## PROBLEM TO SOLVE
Using the data that follows, return exactly the lines from the one that contains "بدقائق، حيث تبدأ التغطية المباشرة مع" through the one that contains "natürlichen Wimpern auf", ends included.

[Opening PROVIDED DATA section]

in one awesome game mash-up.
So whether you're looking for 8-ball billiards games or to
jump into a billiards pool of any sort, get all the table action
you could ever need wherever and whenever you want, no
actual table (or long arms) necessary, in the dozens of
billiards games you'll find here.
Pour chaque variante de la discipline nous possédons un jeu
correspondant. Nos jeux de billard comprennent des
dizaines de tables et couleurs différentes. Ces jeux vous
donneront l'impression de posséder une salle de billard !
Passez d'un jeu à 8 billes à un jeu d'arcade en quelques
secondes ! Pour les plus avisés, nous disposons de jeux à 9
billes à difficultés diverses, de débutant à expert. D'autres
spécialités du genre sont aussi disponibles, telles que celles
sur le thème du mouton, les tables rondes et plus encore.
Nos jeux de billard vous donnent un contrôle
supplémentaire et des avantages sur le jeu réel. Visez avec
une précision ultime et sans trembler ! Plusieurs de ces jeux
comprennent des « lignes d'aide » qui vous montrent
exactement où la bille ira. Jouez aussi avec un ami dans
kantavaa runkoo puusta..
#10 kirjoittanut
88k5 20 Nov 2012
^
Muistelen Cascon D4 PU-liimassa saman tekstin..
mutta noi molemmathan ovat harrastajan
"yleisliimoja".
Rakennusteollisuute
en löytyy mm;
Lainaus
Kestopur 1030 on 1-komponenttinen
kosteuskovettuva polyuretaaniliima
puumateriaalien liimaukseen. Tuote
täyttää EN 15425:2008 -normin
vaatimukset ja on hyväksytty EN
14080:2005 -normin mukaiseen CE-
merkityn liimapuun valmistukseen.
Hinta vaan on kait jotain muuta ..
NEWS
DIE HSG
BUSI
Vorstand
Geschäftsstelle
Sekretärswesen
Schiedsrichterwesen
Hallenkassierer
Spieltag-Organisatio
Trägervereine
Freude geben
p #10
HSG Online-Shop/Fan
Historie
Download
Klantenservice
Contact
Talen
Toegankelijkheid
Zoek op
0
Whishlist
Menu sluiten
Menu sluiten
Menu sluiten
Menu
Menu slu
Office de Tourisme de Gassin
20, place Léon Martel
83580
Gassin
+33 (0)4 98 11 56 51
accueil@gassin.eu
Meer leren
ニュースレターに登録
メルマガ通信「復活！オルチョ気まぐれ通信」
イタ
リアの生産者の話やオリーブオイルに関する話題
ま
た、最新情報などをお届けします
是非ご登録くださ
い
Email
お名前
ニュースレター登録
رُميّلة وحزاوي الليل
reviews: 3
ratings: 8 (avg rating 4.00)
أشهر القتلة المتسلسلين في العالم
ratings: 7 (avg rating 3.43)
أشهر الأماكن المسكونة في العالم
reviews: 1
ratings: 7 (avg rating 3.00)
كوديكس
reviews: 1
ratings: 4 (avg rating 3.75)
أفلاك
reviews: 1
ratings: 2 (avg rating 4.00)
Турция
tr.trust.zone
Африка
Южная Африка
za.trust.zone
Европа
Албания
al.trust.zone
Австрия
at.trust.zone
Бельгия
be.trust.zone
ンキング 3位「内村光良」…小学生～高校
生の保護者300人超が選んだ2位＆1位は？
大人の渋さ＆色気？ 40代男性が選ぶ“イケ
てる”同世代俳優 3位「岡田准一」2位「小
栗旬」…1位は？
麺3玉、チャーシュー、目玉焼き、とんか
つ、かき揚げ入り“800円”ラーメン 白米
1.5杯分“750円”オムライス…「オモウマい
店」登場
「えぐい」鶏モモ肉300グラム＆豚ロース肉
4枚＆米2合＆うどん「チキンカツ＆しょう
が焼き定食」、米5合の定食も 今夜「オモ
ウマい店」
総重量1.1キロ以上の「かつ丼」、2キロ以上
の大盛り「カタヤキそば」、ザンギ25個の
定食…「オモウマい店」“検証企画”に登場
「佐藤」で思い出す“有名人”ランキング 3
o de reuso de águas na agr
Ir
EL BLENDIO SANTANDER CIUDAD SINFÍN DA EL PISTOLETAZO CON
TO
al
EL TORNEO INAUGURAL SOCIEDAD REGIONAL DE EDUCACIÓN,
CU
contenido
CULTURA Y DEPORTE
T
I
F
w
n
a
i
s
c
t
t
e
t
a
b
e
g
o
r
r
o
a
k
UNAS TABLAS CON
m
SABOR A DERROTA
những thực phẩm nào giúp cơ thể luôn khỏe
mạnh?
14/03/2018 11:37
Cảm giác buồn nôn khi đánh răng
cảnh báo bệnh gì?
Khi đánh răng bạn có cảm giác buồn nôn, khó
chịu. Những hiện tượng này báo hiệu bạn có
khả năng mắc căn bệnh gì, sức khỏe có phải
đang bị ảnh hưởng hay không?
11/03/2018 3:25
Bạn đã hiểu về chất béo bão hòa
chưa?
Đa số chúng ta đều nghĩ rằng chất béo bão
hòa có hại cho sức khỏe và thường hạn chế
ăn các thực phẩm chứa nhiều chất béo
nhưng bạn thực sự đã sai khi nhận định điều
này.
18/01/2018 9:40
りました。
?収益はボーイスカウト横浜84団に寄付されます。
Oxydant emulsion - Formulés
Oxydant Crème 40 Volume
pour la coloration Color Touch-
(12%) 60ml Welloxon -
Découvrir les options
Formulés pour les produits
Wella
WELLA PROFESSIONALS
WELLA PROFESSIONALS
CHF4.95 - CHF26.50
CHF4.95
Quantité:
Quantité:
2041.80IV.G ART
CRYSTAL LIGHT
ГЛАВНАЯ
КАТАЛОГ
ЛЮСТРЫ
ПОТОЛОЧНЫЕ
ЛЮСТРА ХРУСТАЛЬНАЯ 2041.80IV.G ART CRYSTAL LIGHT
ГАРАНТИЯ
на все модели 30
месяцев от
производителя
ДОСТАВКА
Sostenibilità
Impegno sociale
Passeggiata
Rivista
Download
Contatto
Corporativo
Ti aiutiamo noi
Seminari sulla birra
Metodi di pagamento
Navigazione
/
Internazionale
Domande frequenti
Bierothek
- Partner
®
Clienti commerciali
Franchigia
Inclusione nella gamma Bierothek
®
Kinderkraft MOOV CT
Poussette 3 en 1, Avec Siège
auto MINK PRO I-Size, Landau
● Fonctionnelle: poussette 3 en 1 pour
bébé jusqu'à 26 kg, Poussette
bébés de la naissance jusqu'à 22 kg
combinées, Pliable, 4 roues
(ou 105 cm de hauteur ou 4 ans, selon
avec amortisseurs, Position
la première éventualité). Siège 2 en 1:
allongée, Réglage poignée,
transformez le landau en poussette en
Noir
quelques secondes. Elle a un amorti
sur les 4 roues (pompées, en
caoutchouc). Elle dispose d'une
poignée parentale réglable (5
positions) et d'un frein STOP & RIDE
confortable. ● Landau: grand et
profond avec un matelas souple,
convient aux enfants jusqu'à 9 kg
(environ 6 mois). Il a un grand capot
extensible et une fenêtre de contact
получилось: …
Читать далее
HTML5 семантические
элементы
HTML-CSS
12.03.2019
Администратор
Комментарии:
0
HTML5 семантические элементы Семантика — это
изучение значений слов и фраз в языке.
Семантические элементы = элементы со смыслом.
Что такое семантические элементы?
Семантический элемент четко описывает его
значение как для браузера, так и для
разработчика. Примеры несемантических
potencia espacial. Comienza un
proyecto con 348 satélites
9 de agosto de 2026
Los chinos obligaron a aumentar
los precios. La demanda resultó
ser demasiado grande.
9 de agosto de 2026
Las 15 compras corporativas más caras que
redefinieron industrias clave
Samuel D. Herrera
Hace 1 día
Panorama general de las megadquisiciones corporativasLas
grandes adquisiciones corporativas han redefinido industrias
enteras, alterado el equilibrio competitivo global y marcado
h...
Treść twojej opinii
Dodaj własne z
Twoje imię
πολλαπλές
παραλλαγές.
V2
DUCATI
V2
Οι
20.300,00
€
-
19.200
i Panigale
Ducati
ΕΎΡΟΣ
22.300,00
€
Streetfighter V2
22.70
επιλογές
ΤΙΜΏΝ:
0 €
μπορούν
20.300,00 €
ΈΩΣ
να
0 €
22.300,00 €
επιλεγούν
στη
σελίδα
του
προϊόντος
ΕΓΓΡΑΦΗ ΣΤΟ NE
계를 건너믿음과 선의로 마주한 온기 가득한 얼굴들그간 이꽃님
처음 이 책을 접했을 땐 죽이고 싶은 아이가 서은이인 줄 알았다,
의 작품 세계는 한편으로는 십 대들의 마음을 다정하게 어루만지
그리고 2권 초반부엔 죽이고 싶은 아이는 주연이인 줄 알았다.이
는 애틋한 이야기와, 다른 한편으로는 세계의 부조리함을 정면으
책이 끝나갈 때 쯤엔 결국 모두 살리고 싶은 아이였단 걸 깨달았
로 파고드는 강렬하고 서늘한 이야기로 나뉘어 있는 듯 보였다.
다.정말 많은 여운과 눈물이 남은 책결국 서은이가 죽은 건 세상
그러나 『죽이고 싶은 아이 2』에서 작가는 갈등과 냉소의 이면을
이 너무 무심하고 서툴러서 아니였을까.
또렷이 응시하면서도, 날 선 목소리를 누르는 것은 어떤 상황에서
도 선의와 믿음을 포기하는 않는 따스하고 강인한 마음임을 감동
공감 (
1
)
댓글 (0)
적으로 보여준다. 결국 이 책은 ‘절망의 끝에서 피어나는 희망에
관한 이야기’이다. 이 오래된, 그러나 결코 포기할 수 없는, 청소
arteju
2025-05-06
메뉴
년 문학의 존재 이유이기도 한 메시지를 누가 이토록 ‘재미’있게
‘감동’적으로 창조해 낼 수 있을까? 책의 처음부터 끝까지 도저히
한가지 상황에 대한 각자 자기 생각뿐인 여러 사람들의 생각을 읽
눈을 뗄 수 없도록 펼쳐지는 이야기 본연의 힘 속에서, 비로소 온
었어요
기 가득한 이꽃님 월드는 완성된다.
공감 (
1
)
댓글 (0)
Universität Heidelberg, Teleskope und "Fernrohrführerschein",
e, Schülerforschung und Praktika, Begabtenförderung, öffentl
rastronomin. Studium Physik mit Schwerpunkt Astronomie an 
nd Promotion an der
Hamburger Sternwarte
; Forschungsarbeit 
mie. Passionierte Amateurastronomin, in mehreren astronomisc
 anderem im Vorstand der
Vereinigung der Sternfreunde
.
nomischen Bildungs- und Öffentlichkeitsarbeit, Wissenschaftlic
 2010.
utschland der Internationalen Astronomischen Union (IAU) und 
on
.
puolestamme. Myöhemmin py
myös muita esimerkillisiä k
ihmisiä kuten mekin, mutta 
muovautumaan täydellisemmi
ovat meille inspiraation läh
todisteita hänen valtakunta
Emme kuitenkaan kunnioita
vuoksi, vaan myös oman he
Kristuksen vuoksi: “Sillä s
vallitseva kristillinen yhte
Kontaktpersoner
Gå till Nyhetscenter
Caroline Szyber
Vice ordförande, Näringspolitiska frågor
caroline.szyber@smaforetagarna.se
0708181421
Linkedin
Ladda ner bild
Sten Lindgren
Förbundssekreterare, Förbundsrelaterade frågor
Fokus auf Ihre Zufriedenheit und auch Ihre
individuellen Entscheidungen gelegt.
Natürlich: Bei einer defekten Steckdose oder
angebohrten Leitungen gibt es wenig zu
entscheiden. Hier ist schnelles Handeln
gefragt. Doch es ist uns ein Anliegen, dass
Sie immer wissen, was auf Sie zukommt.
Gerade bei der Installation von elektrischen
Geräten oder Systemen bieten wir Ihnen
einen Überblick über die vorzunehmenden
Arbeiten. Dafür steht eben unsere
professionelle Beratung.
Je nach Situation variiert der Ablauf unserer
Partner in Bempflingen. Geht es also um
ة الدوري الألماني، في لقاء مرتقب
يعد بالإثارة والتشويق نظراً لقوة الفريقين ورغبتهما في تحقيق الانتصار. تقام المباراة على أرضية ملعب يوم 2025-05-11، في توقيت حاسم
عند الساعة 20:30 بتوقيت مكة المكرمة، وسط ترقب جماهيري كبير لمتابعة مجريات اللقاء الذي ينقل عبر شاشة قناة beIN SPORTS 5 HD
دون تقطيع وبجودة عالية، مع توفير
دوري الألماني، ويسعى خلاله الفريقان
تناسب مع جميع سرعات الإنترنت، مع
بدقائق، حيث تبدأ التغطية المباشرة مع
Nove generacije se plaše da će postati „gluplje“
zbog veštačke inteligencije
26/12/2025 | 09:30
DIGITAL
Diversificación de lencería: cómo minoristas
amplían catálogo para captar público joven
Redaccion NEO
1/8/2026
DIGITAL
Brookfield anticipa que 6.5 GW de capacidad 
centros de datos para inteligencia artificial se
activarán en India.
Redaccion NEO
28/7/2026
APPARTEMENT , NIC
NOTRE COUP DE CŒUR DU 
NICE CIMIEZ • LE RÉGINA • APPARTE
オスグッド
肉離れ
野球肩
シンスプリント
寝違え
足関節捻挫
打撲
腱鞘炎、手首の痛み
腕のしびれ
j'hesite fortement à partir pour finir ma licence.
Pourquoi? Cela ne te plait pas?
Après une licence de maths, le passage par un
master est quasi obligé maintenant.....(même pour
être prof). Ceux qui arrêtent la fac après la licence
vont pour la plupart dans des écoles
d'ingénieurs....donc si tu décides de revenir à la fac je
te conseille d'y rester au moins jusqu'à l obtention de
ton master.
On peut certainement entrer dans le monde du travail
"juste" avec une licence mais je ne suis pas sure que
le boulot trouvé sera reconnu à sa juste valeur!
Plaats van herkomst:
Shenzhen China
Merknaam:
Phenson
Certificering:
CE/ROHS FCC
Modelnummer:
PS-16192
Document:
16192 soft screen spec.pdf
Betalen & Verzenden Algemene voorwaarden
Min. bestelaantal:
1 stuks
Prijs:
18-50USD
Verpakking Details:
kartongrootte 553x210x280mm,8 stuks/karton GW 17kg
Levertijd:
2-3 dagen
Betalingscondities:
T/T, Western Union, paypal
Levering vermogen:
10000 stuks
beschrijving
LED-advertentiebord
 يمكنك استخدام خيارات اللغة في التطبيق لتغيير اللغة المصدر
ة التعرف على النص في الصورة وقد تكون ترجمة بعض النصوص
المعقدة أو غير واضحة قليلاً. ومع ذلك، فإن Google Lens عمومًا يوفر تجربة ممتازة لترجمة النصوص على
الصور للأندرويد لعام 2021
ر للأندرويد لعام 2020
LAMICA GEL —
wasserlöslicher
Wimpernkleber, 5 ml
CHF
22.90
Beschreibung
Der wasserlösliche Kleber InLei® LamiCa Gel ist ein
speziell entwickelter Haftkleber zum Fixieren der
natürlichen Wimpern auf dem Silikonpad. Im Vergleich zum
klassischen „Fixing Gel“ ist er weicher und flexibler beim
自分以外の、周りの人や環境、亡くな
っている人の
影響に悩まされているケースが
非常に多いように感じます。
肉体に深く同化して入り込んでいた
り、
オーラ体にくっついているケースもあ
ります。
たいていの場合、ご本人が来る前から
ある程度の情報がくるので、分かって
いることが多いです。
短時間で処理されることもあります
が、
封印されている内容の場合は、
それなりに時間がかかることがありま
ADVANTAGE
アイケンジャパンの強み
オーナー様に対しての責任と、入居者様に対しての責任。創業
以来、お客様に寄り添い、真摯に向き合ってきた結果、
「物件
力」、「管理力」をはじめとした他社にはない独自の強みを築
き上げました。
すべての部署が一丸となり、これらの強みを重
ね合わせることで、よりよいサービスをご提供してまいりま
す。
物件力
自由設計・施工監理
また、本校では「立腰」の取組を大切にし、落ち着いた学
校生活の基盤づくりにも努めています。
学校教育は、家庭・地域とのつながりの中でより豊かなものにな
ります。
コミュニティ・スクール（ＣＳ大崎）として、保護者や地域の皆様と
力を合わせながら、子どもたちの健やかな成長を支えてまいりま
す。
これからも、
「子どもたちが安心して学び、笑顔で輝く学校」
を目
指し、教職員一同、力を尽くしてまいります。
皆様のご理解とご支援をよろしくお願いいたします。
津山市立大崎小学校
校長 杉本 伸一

[Closing PROVIDED DATA section]

## TASK ANSWER
بدقائق، حيث تبدأ التغطية المباشرة مع
Nove generacije se plaše da će postati „gluplje“
zbog veštačke inteligencije
26/12/2025 | 09:30
DIGITAL
Diversificación de lencería: cómo minoristas
amplían catálogo para captar público joven
Redaccion NEO
1/8/2026
DIGITAL
Brookfield anticipa que 6.5 GW de capacidad 
centros de datos para inteligencia artificial se
activarán en India.
Redaccion NEO
28/7/2026
APPARTEMENT , NIC
NOTRE COUP DE CŒUR DU 
NICE CIMIEZ • LE RÉGINA • APPARTE
オスグッド
肉離れ
野球肩
シンスプリント
寝違え
足関節捻挫
打撲
腱鞘炎、手首の痛み
腕のしびれ
j'hesite fortement à partir pour finir ma licence.
Pourquoi? Cela ne te plait pas?
Après une licence de maths, le passage par un
master est quasi obligé maintenant.....(même pour
être prof). Ceux qui arrêtent la fac après la licence
vont pour la plupart dans des écoles
d'ingénieurs....donc si tu décides de revenir à la fac je
te conseille d'y rester au moins jusqu'à l obtention de
ton master.
On peut certainement entrer dans le monde du travail
"juste" avec une licence mais je ne suis pas sure que
le boulot trouvé sera reconnu à sa juste valeur!
Plaats van herkomst:
Shenzhen China
Merknaam:
Phenson
Certificering:
CE/ROHS FCC
Modelnummer:
PS-16192
Document:
16192 soft screen spec.pdf
Betalen & Verzenden Algemene voorwaarden
Min. bestelaantal:
1 stuks
Prijs:
18-50USD
Verpakking Details:
kartongrootte 553x210x280mm,8 stuks/karton GW 17kg
Levertijd:
2-3 dagen
Betalingscondities:
T/T, Western Union, paypal
Levering vermogen:
10000 stuks
beschrijving
LED-advertentiebord
 يمكنك استخدام خيارات اللغة في التطبيق لتغيير اللغة المصدر
ة التعرف على النص في الصورة وقد تكون ترجمة بعض النصوص
المعقدة أو غير واضحة قليلاً. ومع ذلك، فإن Google Lens عمومًا يوفر تجربة ممتازة لترجمة النصوص على
الصور للأندرويد لعام 2021
ر للأندرويد لعام 2020
LAMICA GEL —
wasserlöslicher
Wimpernkleber, 5 ml
CHF
22.90
Beschreibung
Der wasserlösliche Kleber InLei® LamiCa Gel ist ein
speziell entwickelter Haftkleber zum Fixieren der
natürlichen Wimpern auf dem Silikonpad. Im Vergleich zum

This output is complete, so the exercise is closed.